Asset-backed securities (ABS) are pools of loans that are bundled together and sold to investors as securities – this process is known as “securitization.” Types of loans that are typically securitized include residential mortgage loans, credit card debt, auto loans (including loans for recreational vehicles), home equity loans, student loans, and boat loans.
Asset-Backed Securities: How Do They Work?
When a consumer takes out a loan, their debt becomes an asset on the lender’s balance sheet. The lender can then sell these assets to a trust or “special purpose vehicle,” which pools them into an asset-backed security that can be sold in the public market. The interest and principal payments made by consumers are passed on to the investors who own the asset-backed securities. Individual securities are typically bundled into “tranches” or groups of loans with similar ranges of maturities and default risk.
Benefits of Asset-Backed Securities
The benefit to the issuer of asset-backed securities is that it removes these items from their balance sheet, providing them with a new source of funds and greater flexibility to pursue new business opportunities. The benefit to the buyer – typically institutional investors – is that they can earn additional yield compared to government bonds and enhance the diversification of their portfolios.
Risks of Asset-Backed Securities
Although some investors have been successful with asset-backed securities, some have historically turned into poor investments. The collapse of asset-backed securities backed by subprime mortgages was what triggered the Great Recession that began in late 2007.
Only financially sophisticated and wealthy investors should purchase individual asset-backed securities directly. Assessing the underlying loans requires extensive research, and obtaining the necessary data is not always easy.

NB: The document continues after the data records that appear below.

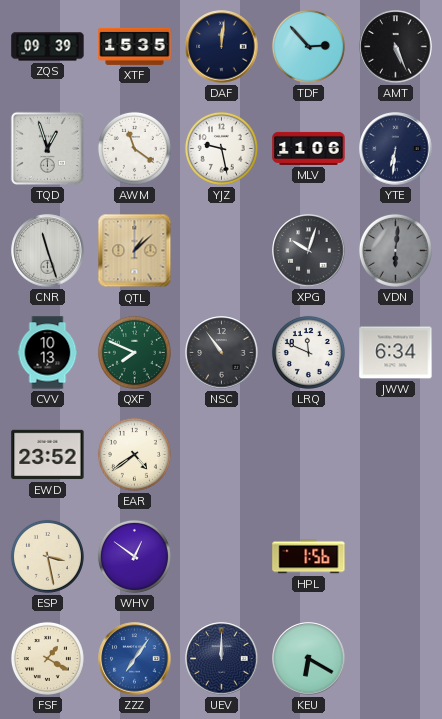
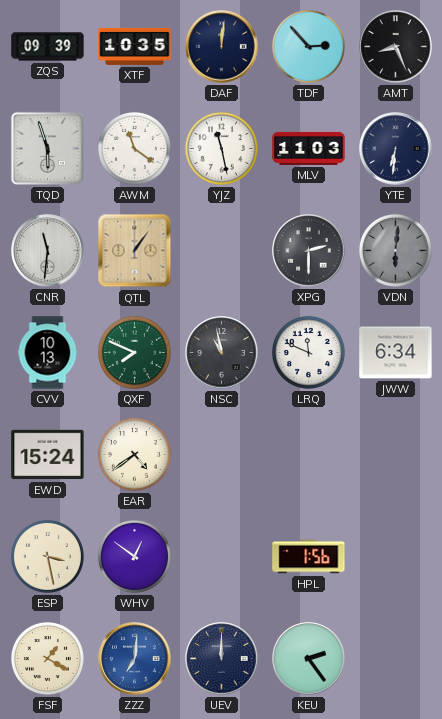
XTF: 15:35 -> 10:35
AMT: 5:26 -> 8:26
TQD: 12:57 -> 5:57
YJZ: 9:28 -> 11:28
MLV: 11:06 -> 11:03
CNR: 11:27 -> 11:31
QTL: 1:08 -> 1:06
XPG: 10:03 -> 2:30
NSC: 10:54 -> 10:58
EWD: 23:52 -> 15:24
ZZZ: 7:06 -> 7:01
KEU: 6:20 -> 2:24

Asset-backed securities carry some prepayment risk, which is the risk that investors may experience reduced cash flows due to borrowers paying off their loans early, particularly in a low-yield environment where borrowers can refinance their existing loans at lower rates.
The mixed history of asset-backed securities indicates a need for caution, even when purchasing securities rated AAA or AA. In the past, the credit ratings associated with asset-backed securities provided by Moody’s and other rating agencies were not always reliable. It is also wise to purchase asset-backed exchange-traded funds from large, reputable issuers such as BlackRock, Fidelity, and Vanguard, and to invest in products with investment-grade ratings.